Bishop of Novoarkhangelsk (Sitka)
Auxiliary of the Kamchatka Diocese
(1813 - 1877)
Bishop Paul was born as Peter Popov in 1813 in the Yeniseysk province of Russia, where his father was a priest. In July 1834, he completed studies at the Irkutsk Seminary, was ordained a priest on October 7 of that year and assigned to the church at a factory in Nerchinsk. He was transferred to the cathedral in the city of Krasnoyarsk in 1837. On December 6, 1858, he was elevated to the rank of archpriest. On March 2, 1860, he received monastic tonsure and was elevated to the rank of archimandrite. He was consecrated to the episcopacy on March 6, 1860 as the first bishop of the newly established auxiliary see of Yakutsk within the Diocese of Kamchatka, the Kurile and Aleutian Islands.

On Nov. 9, 1866, he was transferred to the see of Novoarkhangelsk (Sitka), while remaining an auxiliary of the Kamchatka Diocese. It was during his episcopal tenure in Sitka that Alaska became a US territory. This resulted in some turmoil for the Alaskan Mission as many Russians departed and American missionaries of various confessions arrived. These factors, in part, led to the establishment of the Diocese of the Aleutians and Alaska, and the subsequent transfer of its see to San Francisco in 1872.

On June 10, 1870, Bishop Paul was assigned ruling hierarch of the Diocese of Yeniseysk and Krasnoyarsk. On his way back to Russia, Bishop Paul consecrated the first Orthodox Church in New York City in November 1870. On March 13, 1873, he was named Bishop of Kamchatka, the Kurile Islands and Blagoveshchensk. Bishop Paul reposed in the Lord on May 25, 1877 in the city of Blagoveshchensk.
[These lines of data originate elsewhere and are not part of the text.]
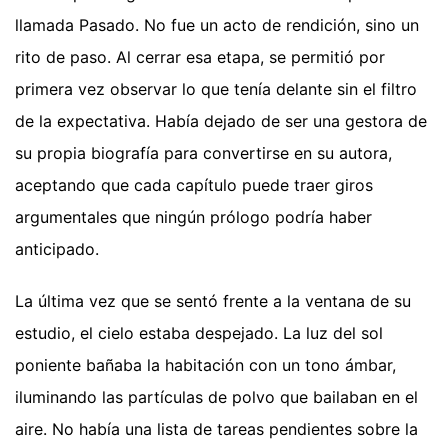
llamada Pasado. No fue un acto de rendición, sino un
rito de paso. Al cerrar esa etapa, se permitió por
primera vez observar lo que tenía delante sin el filtro
de la expectativa. Había dejado de ser una gestora de
su propia biografía para convertirse en su autora,
aceptando que cada capítulo puede traer giros
argumentales que ningún prólogo podría haber
anticipado.
La última vez que se sentó frente a la ventana de su
estudio, el cielo estaba despejado. La luz del sol
poniente bañaba la habitación con un tono ámbar,
iluminando las partículas de polvo que bailaban en el
aire. No había una lista de tareas pendientes sobre la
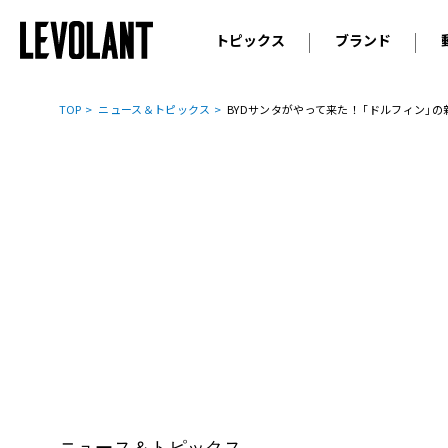
トピックス
ブランド
輸入車
アウデ
ニュース
TOP
ニュース＆トピックス
BYDサンタがやって来た！ ｢ドルフィン｣の新車
スクープ
メルセ
試乗
アルピ
コラム
プジョ
アルフ
ランボ
ベント
ランド
MINI
ボルボ
ジープ
ニュース＆トピックス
St. Nicholas (Kasatkin), Enlightener of Japan wrote about him: “Bishop Paul labored much in the missionary field. He frequently traveled throughout the dioceses where he served and even visited Japan, where he assigned the first Orthodox priests and deacons (the Japanese mission was under his direction). The Right Reverend Paul was straightforward, humble, accessible to all, ready to receive anyone, to listen, and at the same time, precise, diligent, pious, prayerful and very selfless…living only for others.”